READING TEXT:
§
# Side-firing woofers - towards outside or inside?



## Jon F (Jan 31, 2009)

Hi everyone, I'm a n00b both here and to acoustics in general. I'm currently working on a small dedicated theater in a spare bedroom in our house (pictures to follow in the dedicated theater thread at a later date) and I had a general question about side-firing woofers. The room I'm using is pretty small, (12'10" long, 11'6" wide, 8' tall) with a 80" wide screen. Obviously there isn't a lot of leeway in the placement of the front speakers. I'm using Acoustic Research 312HOs which have a 12" side-firing woofer and a rear port. I haven't gotten to the point of doing any measurements in the room but I plan to put a 12"x12"x17" floor-ceiling triangle trap in each front corner, some acoustic panels on the side walls and perhaps the ceiling for dealing with reflections, etc.

In general, should the woofers point towards each other, or towards the wall? If they do point out, should I put an acoustic panel right next to the woofer? Should I just try switching them both ways and re-measure? Any help would be greatly appreciated. Thanks!


----------



## tonyvdb (Sep 5, 2007)
§
ACTIVITY A: Using the forum thread on side-firing woofers, decide whether each statement agrees with it: (i) the room is 12'10" long; (ii) the speakers have a front port; (iii) the poster has already measured the room. For each, answer yes or no and quote the words of the thread that decide it.
ACTIVITY B: From the forum thread, copy word for word the stretch from "In general, should" through "greatly appreciated. Thanks!".

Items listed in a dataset
§
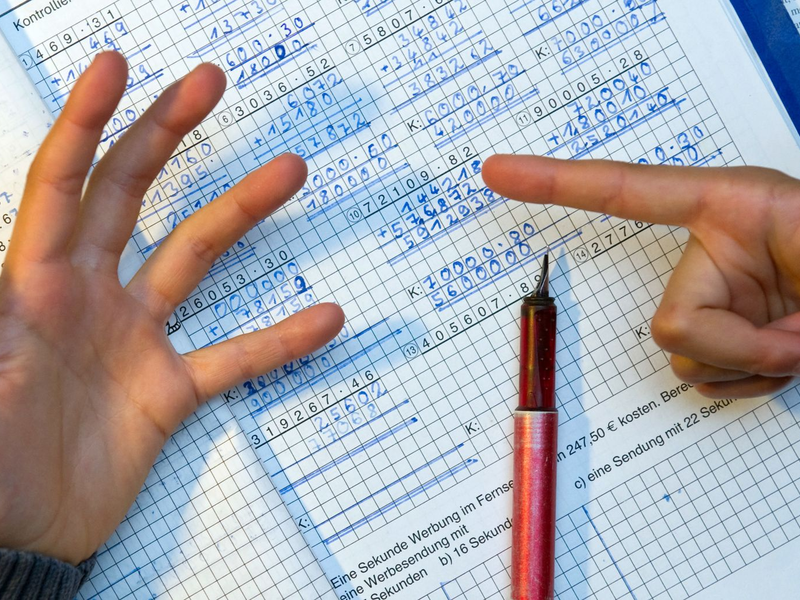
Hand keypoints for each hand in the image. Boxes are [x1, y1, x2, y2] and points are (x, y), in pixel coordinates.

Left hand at [0, 52, 343, 564]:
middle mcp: (87, 295)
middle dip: (167, 135)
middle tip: (209, 83)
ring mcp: (135, 338)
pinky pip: (236, 356)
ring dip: (241, 214)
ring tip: (288, 171)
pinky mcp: (170, 388)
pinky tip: (324, 318)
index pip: (61, 186)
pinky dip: (280, 340)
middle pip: (132, 197)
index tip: (117, 69)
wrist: (23, 538)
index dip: (87, 125)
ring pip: (195, 259)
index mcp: (31, 284)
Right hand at [483, 154, 799, 398]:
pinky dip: (748, 383)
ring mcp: (718, 295)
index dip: (555, 182)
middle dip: (739, 348)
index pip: (625, 191)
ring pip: (686, 361)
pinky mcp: (728, 333)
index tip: (496, 171)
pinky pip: (706, 379)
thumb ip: (768, 321)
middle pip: (673, 324)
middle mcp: (713, 251)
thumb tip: (740, 354)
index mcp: (729, 204)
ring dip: (752, 367)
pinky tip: (784, 358)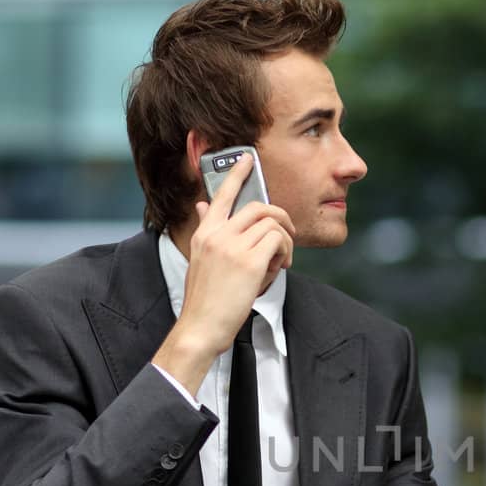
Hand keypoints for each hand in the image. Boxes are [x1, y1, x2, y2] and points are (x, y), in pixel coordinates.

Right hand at [153, 156, 296, 390]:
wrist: (200, 326)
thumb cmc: (204, 299)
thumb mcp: (200, 259)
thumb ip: (206, 231)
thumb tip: (203, 206)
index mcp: (205, 232)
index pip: (222, 194)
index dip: (237, 173)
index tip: (247, 159)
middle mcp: (217, 234)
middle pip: (259, 207)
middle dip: (280, 218)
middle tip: (285, 236)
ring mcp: (233, 246)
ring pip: (272, 223)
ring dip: (285, 241)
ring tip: (281, 261)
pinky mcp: (249, 261)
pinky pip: (278, 241)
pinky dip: (285, 252)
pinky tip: (279, 268)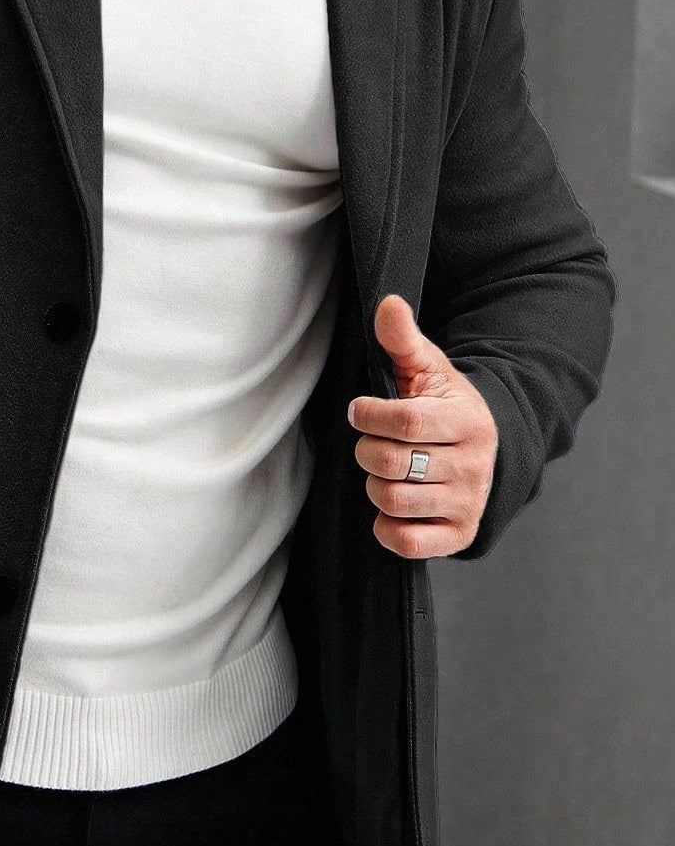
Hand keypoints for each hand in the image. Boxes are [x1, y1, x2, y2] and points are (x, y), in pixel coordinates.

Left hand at [347, 294, 498, 558]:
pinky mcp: (459, 536)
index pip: (405, 422)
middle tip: (371, 444)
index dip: (369, 415)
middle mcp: (475, 465)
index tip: (360, 410)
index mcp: (468, 420)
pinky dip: (388, 527)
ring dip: (374, 488)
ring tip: (385, 473)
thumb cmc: (443, 407)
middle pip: (391, 463)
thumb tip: (387, 302)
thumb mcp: (427, 370)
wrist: (485, 454)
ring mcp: (468, 503)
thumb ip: (402, 339)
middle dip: (366, 451)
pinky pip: (406, 542)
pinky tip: (394, 507)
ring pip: (393, 502)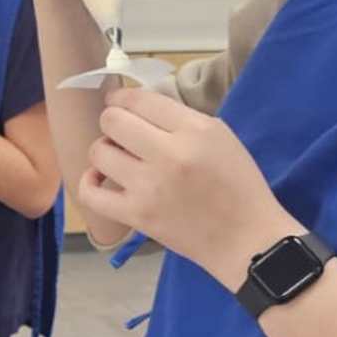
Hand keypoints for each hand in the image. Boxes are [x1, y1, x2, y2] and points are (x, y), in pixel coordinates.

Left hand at [79, 88, 300, 289]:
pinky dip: (90, 181)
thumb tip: (138, 109)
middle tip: (123, 131)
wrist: (246, 239)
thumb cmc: (238, 185)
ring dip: (105, 150)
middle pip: (112, 121)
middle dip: (113, 121)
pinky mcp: (137, 216)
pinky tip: (103, 178)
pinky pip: (92, 193)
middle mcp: (168, 154)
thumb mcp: (220, 135)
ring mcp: (148, 187)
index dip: (121, 97)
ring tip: (120, 157)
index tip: (118, 101)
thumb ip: (179, 118)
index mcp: (194, 130)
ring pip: (98, 152)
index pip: (140, 100)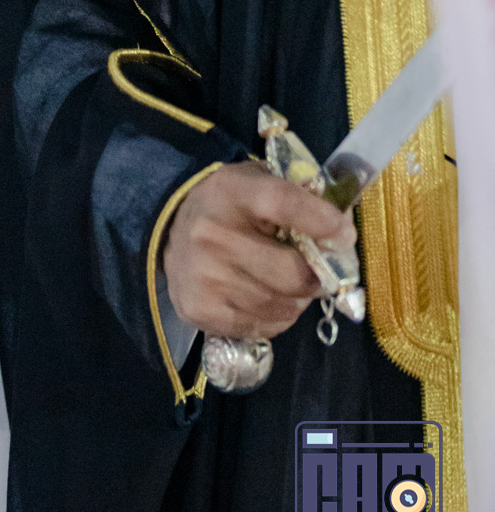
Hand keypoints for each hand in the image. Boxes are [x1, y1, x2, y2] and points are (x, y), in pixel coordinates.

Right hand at [163, 161, 356, 340]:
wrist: (169, 232)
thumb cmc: (228, 207)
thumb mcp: (257, 183)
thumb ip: (299, 196)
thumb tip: (344, 228)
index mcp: (231, 193)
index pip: (282, 203)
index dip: (321, 221)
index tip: (344, 234)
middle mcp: (213, 235)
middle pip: (291, 273)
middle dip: (317, 277)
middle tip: (318, 272)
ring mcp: (205, 277)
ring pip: (284, 307)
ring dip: (297, 300)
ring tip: (285, 284)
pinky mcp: (201, 311)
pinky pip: (264, 328)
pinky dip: (275, 318)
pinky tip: (263, 298)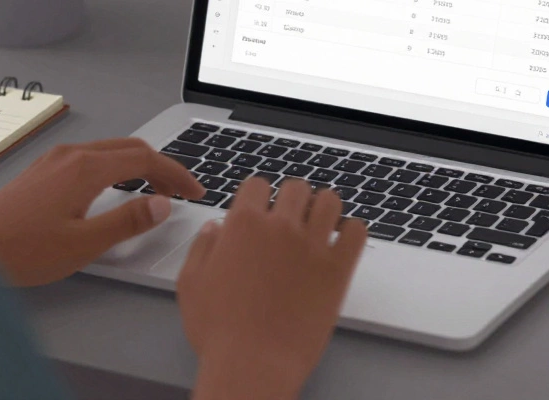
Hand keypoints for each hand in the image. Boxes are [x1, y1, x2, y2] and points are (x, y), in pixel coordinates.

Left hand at [0, 138, 204, 285]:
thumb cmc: (22, 250)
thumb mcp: (84, 243)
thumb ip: (128, 221)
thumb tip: (161, 204)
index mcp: (86, 169)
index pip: (146, 160)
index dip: (176, 175)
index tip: (195, 192)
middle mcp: (72, 155)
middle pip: (131, 149)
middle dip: (162, 167)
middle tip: (182, 191)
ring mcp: (55, 160)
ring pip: (111, 151)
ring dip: (139, 167)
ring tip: (155, 193)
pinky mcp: (43, 171)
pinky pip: (92, 158)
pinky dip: (117, 169)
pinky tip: (117, 190)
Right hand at [178, 178, 366, 399]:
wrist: (253, 365)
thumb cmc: (219, 332)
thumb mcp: (191, 285)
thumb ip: (202, 248)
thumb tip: (215, 228)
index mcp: (243, 224)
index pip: (257, 184)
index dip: (259, 197)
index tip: (262, 211)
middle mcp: (280, 227)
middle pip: (296, 188)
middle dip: (293, 200)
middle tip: (291, 221)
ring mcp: (312, 246)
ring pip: (330, 201)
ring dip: (324, 209)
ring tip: (319, 227)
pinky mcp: (338, 269)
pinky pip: (356, 231)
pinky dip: (351, 232)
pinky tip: (340, 245)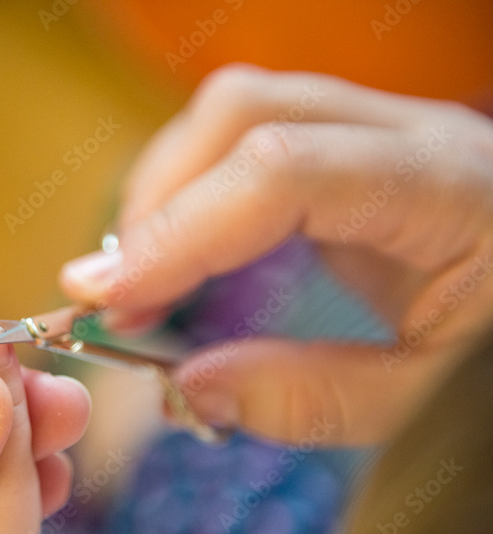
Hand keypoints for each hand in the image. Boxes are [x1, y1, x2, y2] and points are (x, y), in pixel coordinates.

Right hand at [60, 64, 492, 443]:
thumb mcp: (436, 400)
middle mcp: (409, 137)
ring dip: (166, 194)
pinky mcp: (350, 153)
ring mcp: (378, 133)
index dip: (179, 231)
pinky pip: (249, 144)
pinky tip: (178, 256)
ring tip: (134, 283)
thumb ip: (316, 398)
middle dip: (157, 203)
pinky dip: (193, 196)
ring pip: (239, 115)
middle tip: (110, 297)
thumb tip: (188, 388)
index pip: (283, 173)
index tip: (105, 298)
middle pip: (246, 114)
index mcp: (448, 189)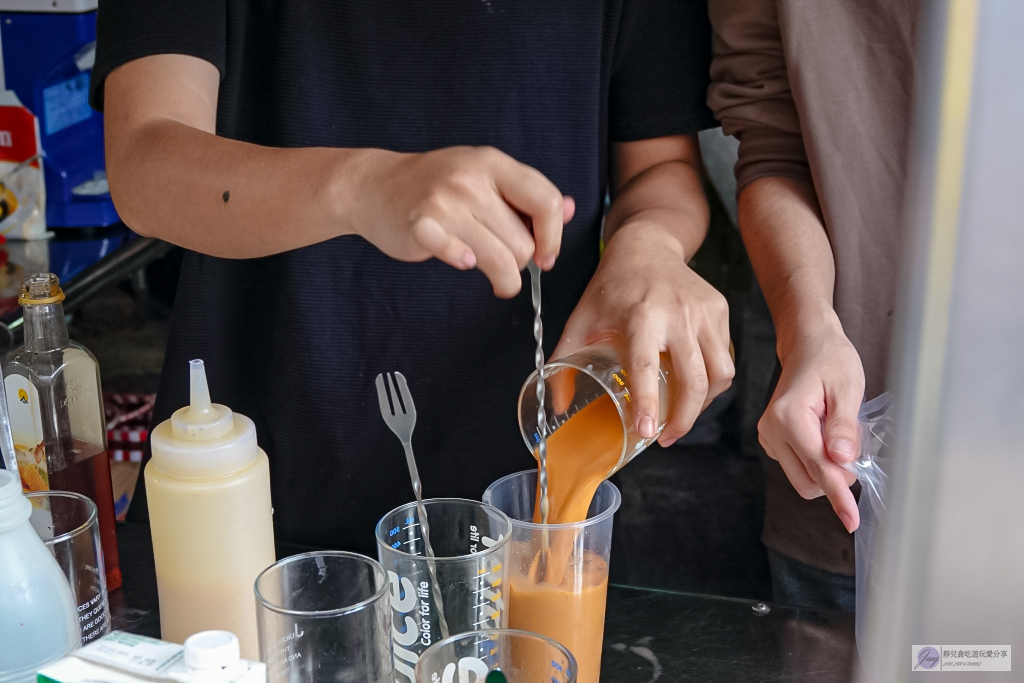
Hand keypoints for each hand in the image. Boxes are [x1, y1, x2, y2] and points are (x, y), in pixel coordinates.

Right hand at [346, 146, 573, 297]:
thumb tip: (570, 209)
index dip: (553, 237)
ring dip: (504, 278)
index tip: (546, 256)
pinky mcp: (423, 227)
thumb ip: (525, 194)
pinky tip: (460, 258)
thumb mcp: (483, 176)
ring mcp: (445, 202)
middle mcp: (470, 179)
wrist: (374, 185)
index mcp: (492, 163)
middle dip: (520, 261)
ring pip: (501, 259)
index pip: (546, 201)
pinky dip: (465, 265)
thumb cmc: (434, 184)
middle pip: (524, 242)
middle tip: (505, 260)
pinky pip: (463, 261)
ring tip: (496, 277)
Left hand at [551, 222, 733, 445]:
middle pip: (695, 380)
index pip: (647, 367)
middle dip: (685, 418)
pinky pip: (725, 356)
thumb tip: (557, 405)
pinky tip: (693, 388)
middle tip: (666, 436)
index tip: (647, 432)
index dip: (649, 404)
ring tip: (682, 415)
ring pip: (720, 373)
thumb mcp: (581, 319)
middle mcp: (678, 313)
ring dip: (704, 404)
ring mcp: (704, 312)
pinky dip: (712, 380)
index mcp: (641, 315)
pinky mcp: (719, 310)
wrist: (646, 245)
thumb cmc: (611, 286)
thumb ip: (565, 361)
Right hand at [758, 317, 864, 531]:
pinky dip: (818, 460)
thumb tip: (843, 462)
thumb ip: (844, 426)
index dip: (839, 495)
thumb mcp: (847, 387)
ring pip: (804, 478)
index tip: (852, 519)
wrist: (807, 345)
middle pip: (808, 481)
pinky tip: (826, 434)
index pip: (818, 467)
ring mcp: (769, 437)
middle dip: (836, 476)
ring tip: (838, 432)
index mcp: (787, 417)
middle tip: (854, 444)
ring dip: (827, 468)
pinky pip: (800, 467)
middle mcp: (771, 430)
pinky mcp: (774, 441)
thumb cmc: (830, 360)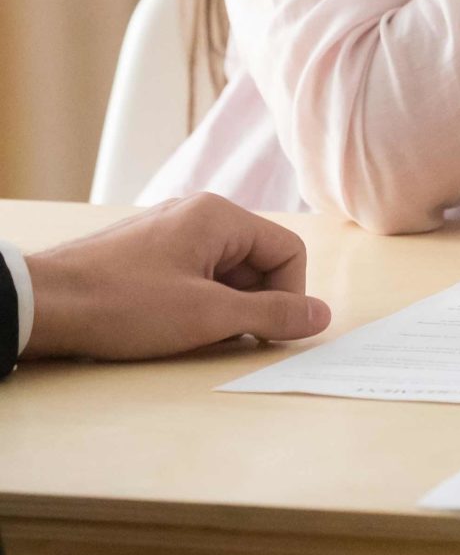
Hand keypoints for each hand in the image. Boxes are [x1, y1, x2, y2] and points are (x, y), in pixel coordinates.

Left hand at [24, 194, 331, 360]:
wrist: (42, 305)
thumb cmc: (125, 305)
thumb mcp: (208, 317)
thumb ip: (272, 315)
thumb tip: (322, 315)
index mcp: (221, 216)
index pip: (287, 251)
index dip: (289, 296)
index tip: (269, 333)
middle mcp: (199, 214)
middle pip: (256, 261)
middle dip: (250, 305)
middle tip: (226, 340)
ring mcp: (169, 231)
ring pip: (223, 272)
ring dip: (221, 308)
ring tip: (191, 337)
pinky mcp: (145, 252)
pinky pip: (192, 274)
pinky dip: (194, 304)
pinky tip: (169, 328)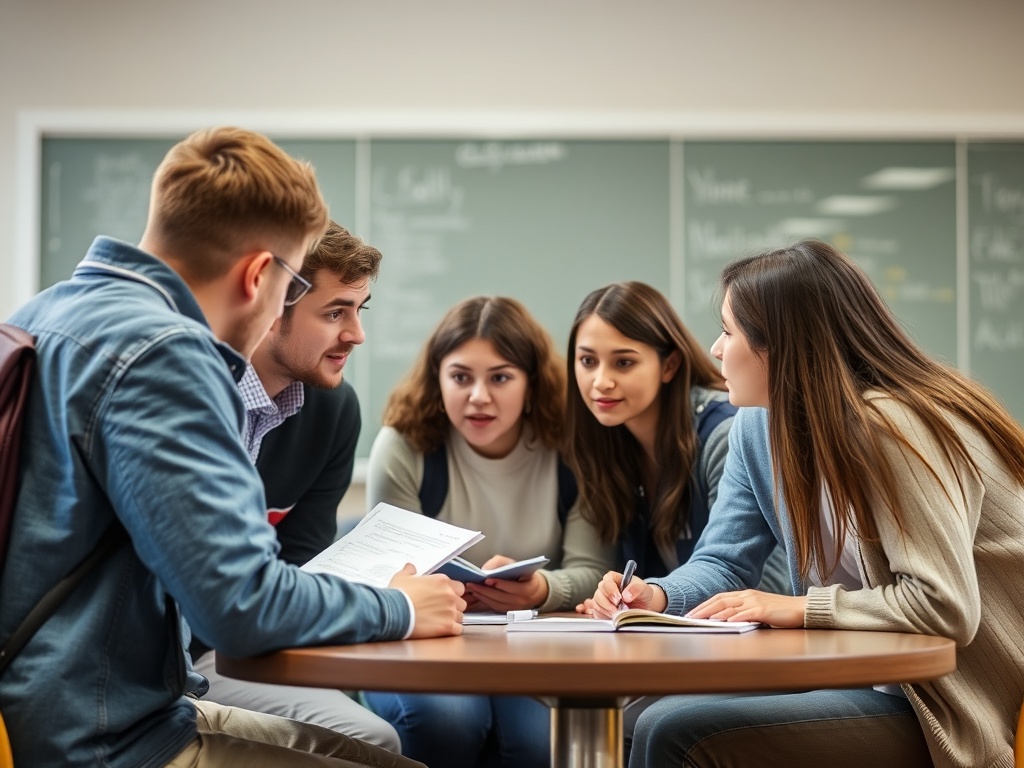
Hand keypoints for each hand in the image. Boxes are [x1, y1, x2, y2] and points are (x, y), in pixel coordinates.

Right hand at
§
WORKED SOLUTION A:
(i) Yes: "12'10" long"
(ii) No: "a rear port"
(iii) No: "I haven't gotten to the point of doing any measurements in the room"

WORKED SOLUTION B:
In general, should the woofers point towards each other, or towards the wall? If they do point out, should I put an acoustic panel right next to the woofer? Should I just try switching them both ways and re-measure? Any help would be greatly appreciated. Thanks!